De hond ging altijd mee, maar een keer ging het bijna mis. Een visotter die ook paling zocht, greep de hond bij zijn kaken en sleurde hem over het ijs naar open water. Hij zou hem zeker verdronken hebben als we niet ingegrepen hadden. Het enige wapen waren onze klompen waarmee we hem op zijn kop geslagen hebben totdat hij losliet en dood bleef liggen. De visotter was 1.50m lang van kop tot staart en woog 8 kilo. Het leek wel toeval want het beest was nog niet koud of de burgemeester van Gassel dhr. Peeters (die ook secretaris was van Escharen) kwam langs en wilde hem wel kopen. Om er een bontsjaal van te laten maken voor zijn vrouw. Hij bood voor de visotter 65 gulden, een flink bedrag voor die tijd. We konden er niet meer geld voor krijgen en daarom hebben we hem daags daarna op het gemeentehuis in Escharen, aan Peeters verkocht.

 

25- jarig huwelijk van Driek en Bet Willems met tussen hen in, jongste zoon Hendrik.
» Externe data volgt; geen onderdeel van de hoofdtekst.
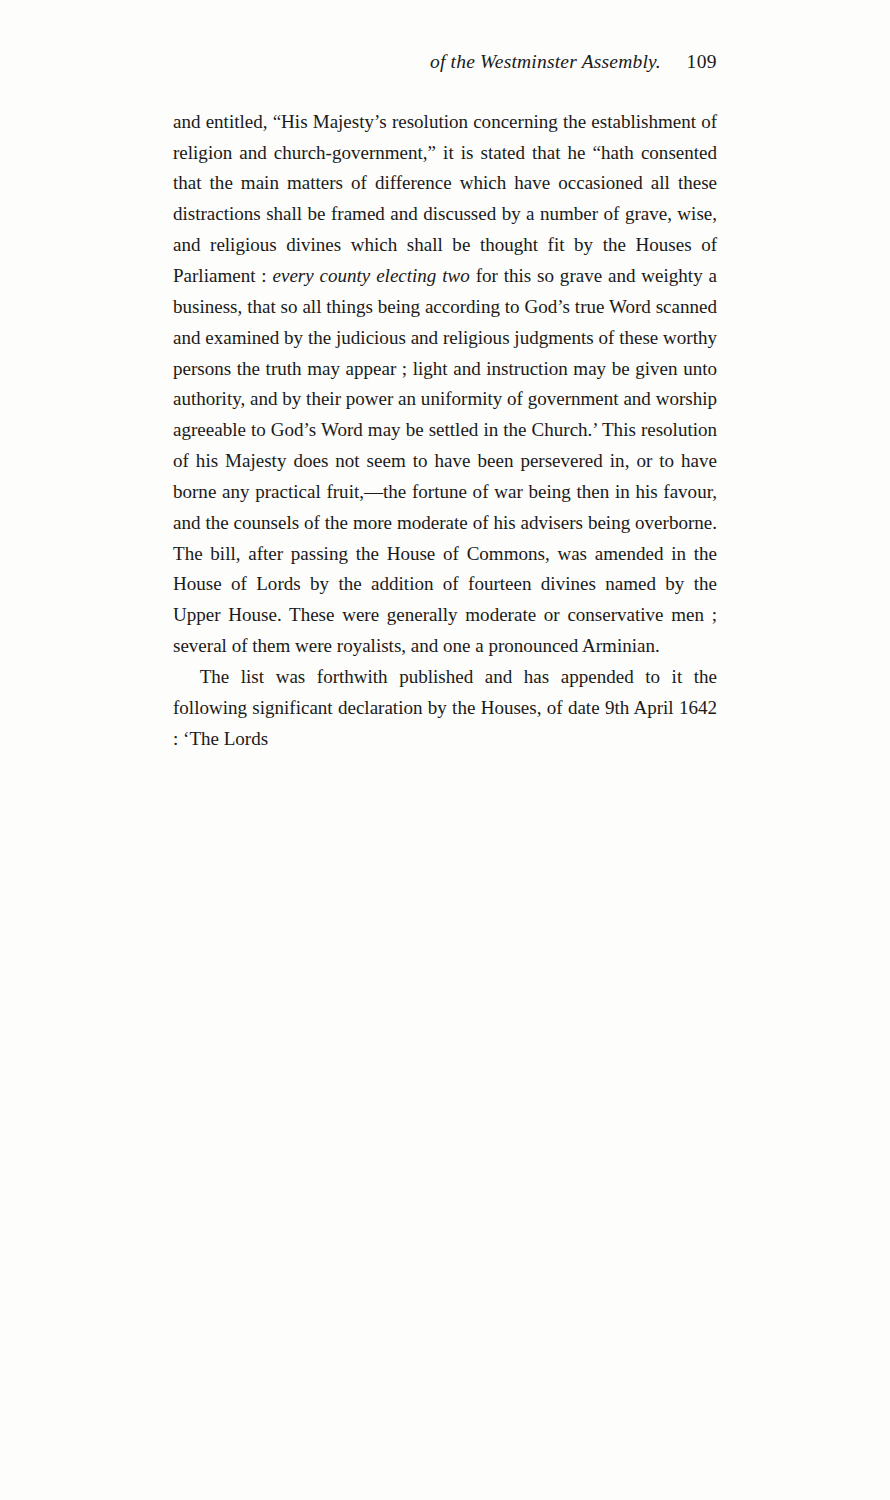of the Westminster Assembly. 109
and entitled, “His Majesty’s resolution concerning the establishment of religion and church-government,” it is stated that he “hath consented that the main matters of difference which have occasioned all these distractions shall be framed and discussed by a number of grave, wise, and religious divines which shall be thought fit by the Houses of Parliament : every county electing two for this so grave and weighty a business, that so all things being according to God’s true Word scanned and examined by the judicious and religious judgments of these worthy persons the truth may appear ; light and instruction may be given unto authority, and by their power an uniformity of government and worship agreeable to God’s Word may be settled in the Church.’ This resolution of his Majesty does not seem to have been persevered in, or to have borne any practical fruit,—the fortune of war being then in his favour, and the counsels of the more moderate of his advisers being overborne. The bill, after passing the House of Commons, was amended in the House of Lords by the addition of fourteen divines named by the Upper House. These were generally moderate or conservative men ; several of them were royalists, and one a pronounced Arminian.
The list was forthwith published and has appended to it the following significant declaration by the Houses, of date 9th April 1642 : ‘The Lords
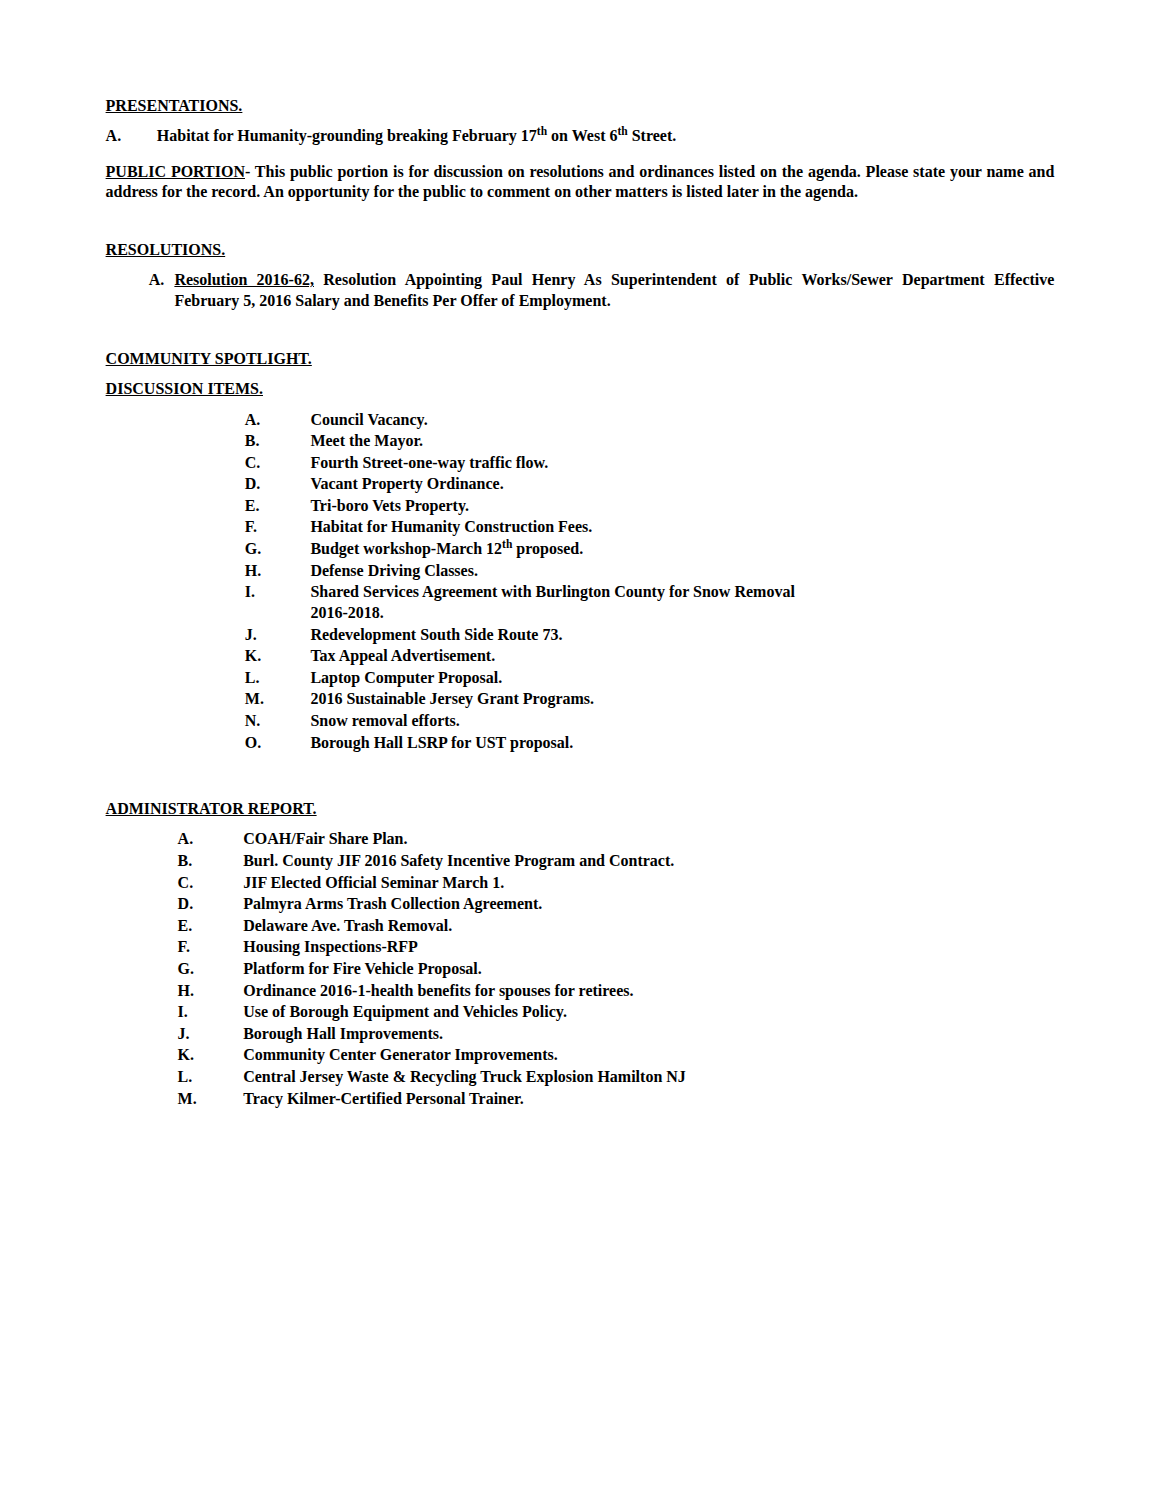Presentations.
A. Habitat for Humanity-grounding breaking February 17th on West 6th Street.
PUBLIC PORTION- This public portion is for discussion on resolutions and ordinances listed on the agenda. Please state your name and address for the record. An opportunity for the public to comment on other matters is listed later in the agenda.
Resolutions.
A. Resolution 2016-62, Resolution Appointing Paul Henry As Superintendent of Public Works/Sewer Department Effective February 5, 2016 Salary and Benefits Per Offer of Employment.
Community Spotlight.
Discussion Items.
A. Council Vacancy.
B. Meet the Mayor.
C. Fourth Street-one-way traffic flow.
D. Vacant Property Ordinance.
E. Tri-boro Vets Property.
F. Habitat for Humanity Construction Fees.
G. Budget workshop-March 12th proposed.
H. Defense Driving Classes.
I. Shared Services Agreement with Burlington County for Snow Removal2016-2018.
J. Redevelopment South Side Route 73.
K. Tax Appeal Advertisement.
L. Laptop Computer Proposal.
M. 2016 Sustainable Jersey Grant Programs.
N. Snow removal efforts.
O. Borough Hall LSRP for UST proposal.
Administrator Report.
A. COAH/Fair Share Plan.
B. Burl. County JIF 2016 Safety Incentive Program and Contract.
C. JIF Elected Official Seminar March 1.
D. Palmyra Arms Trash Collection Agreement.
E. Delaware Ave. Trash Removal.
F. Housing Inspections-RFP
G. Platform for Fire Vehicle Proposal.
H. Ordinance 2016-1-health benefits for spouses for retirees.
I. Use of Borough Equipment and Vehicles Policy.
J. Borough Hall Improvements.
K. Community Center Generator Improvements.
L. Central Jersey Waste & Recycling Truck Explosion Hamilton NJ
M. Tracy Kilmer-Certified Personal Trainer.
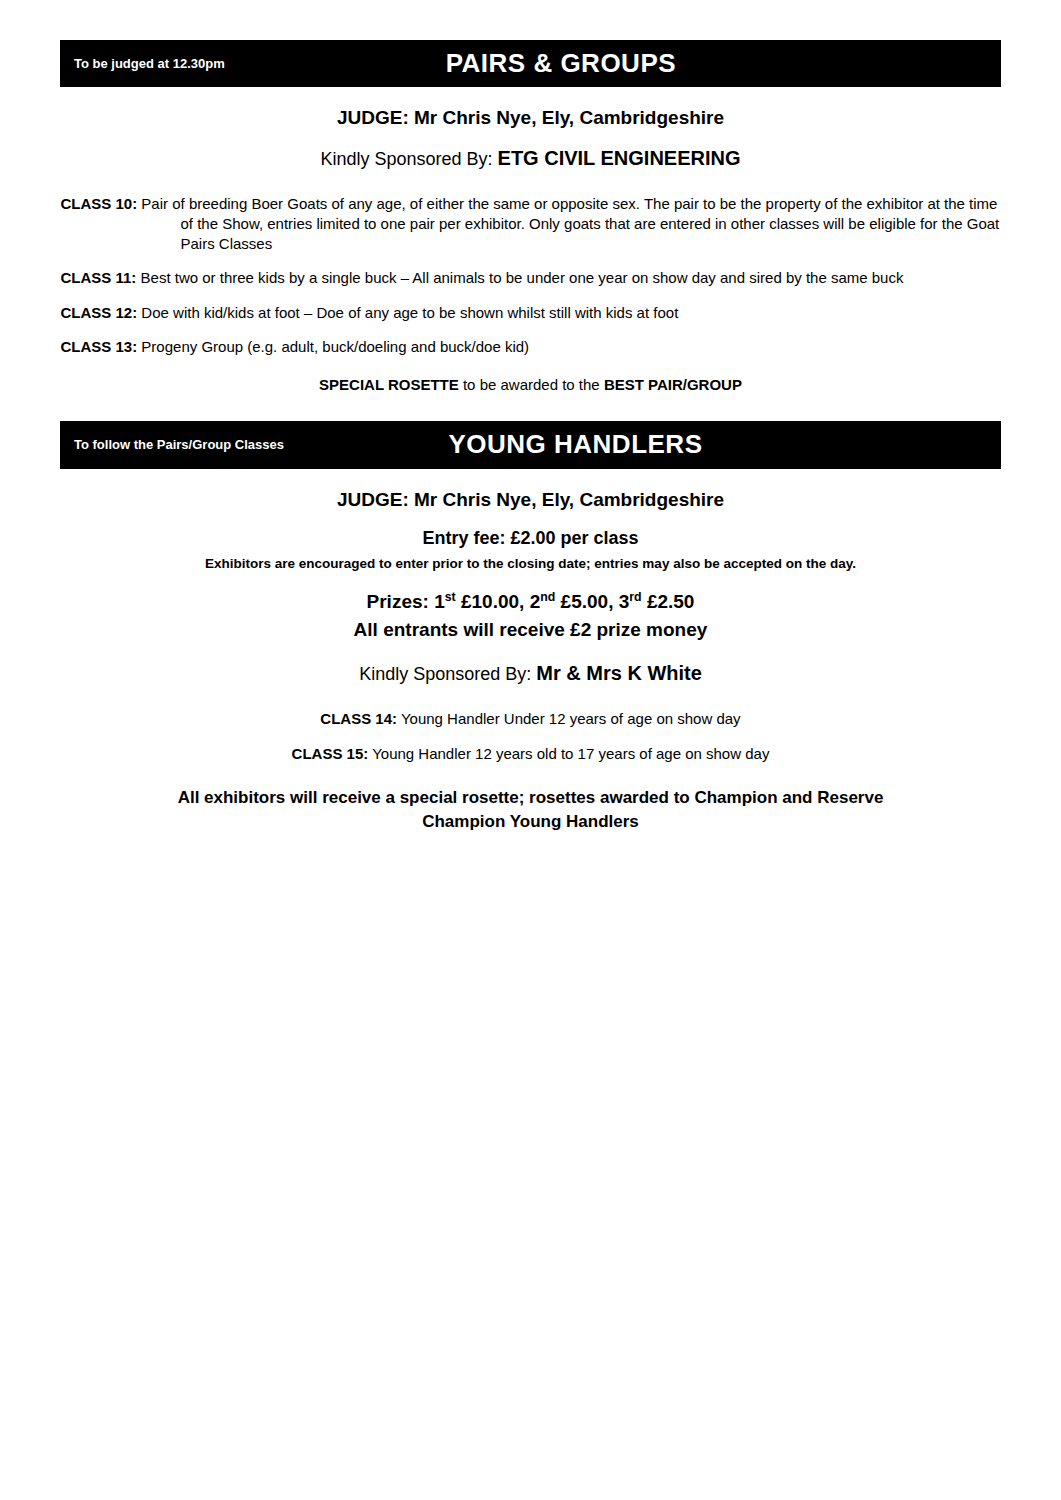To be judged at 12.30pm PAIRS & GROUPS
JUDGE: Mr Chris Nye, Ely, Cambridgeshire
Kindly Sponsored By: ETG CIVIL ENGINEERING
CLASS 10: Pair of breeding Boer Goats of any age, of either the same or opposite sex. The pair to be the property of the exhibitor at the time of the Show, entries limited to one pair per exhibitor. Only goats that are entered in other classes will be eligible for the Goat Pairs Classes
CLASS 11: Best two or three kids by a single buck – All animals to be under one year on show day and sired by the same buck
CLASS 12: Doe with kid/kids at foot – Doe of any age to be shown whilst still with kids at foot
CLASS 13: Progeny Group (e.g. adult, buck/doeling and buck/doe kid)
SPECIAL ROSETTE to be awarded to the BEST PAIR/GROUP
To follow the Pairs/Group Classes YOUNG HANDLERS
JUDGE: Mr Chris Nye, Ely, Cambridgeshire
Entry fee: £2.00 per class
Exhibitors are encouraged to enter prior to the closing date; entries may also be accepted on the day.
Prizes: 1st £10.00, 2nd £5.00, 3rd £2.50
All entrants will receive £2 prize money
Kindly Sponsored By: Mr & Mrs K White
CLASS 14: Young Handler Under 12 years of age on show day
CLASS 15: Young Handler 12 years old to 17 years of age on show day
All exhibitors will receive a special rosette; rosettes awarded to Champion and Reserve Champion Young Handlers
 Boven: Jaan, Truus, Mina, Jan, Tien en Piet.

 

Ik heb zelfs ooit een snoek gevangen met de fiets. Daarvoor had ik het wiel geplaatst in een treksloot. De snoek kwam vast te zitten tussen de spaken en zo kon ik hem te pakken nemen.

Het ven was voor veel vogels een paradijs als in de lente de meeuwtjes (blauwe sterns) terugkwamen om er te broeden. Het was een gekrijs van jewelste in de lucht. Als ze dan eenmaal zaten te broeden mocht je niet te dicht bij het nest komen, anders werd je op je hoofd gepikt. Ook kwamen tegen de avond tienduizenden spreeuwen tegelijk om in het riet te slapen. Dat was een geweldig mooi gezicht.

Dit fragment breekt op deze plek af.